Please give back, exactly as written, only the line containing "ふくびきでは肉がたくさん当たったので結果に満足" and every line after it until the data below ends.

BEGIN GIVEN ENTRIES

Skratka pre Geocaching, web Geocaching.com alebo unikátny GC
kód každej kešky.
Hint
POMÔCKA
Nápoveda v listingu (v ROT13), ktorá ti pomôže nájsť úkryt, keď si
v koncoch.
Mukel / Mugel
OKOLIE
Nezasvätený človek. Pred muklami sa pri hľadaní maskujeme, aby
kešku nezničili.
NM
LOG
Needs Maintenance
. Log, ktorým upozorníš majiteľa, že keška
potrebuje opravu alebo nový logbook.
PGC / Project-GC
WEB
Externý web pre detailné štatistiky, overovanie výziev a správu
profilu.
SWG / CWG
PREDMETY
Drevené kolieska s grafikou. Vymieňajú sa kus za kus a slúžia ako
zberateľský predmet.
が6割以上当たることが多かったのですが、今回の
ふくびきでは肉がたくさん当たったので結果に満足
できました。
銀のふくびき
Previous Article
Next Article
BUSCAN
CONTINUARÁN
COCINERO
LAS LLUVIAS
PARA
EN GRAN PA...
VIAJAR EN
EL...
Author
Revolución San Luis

END GIVEN ENTRIES

RESPONSE FOR THIS EXERCISE:
ふくびきでは肉がたくさん当たったので結果に満足
できました。
銀のふくびき
Previous Article
Next Article
BUSCAN
CONTINUARÁN
COCINERO
LAS LLUVIAS
PARA
EN GRAN PA...
VIAJAR EN
EL...
Author
Revolución San Luis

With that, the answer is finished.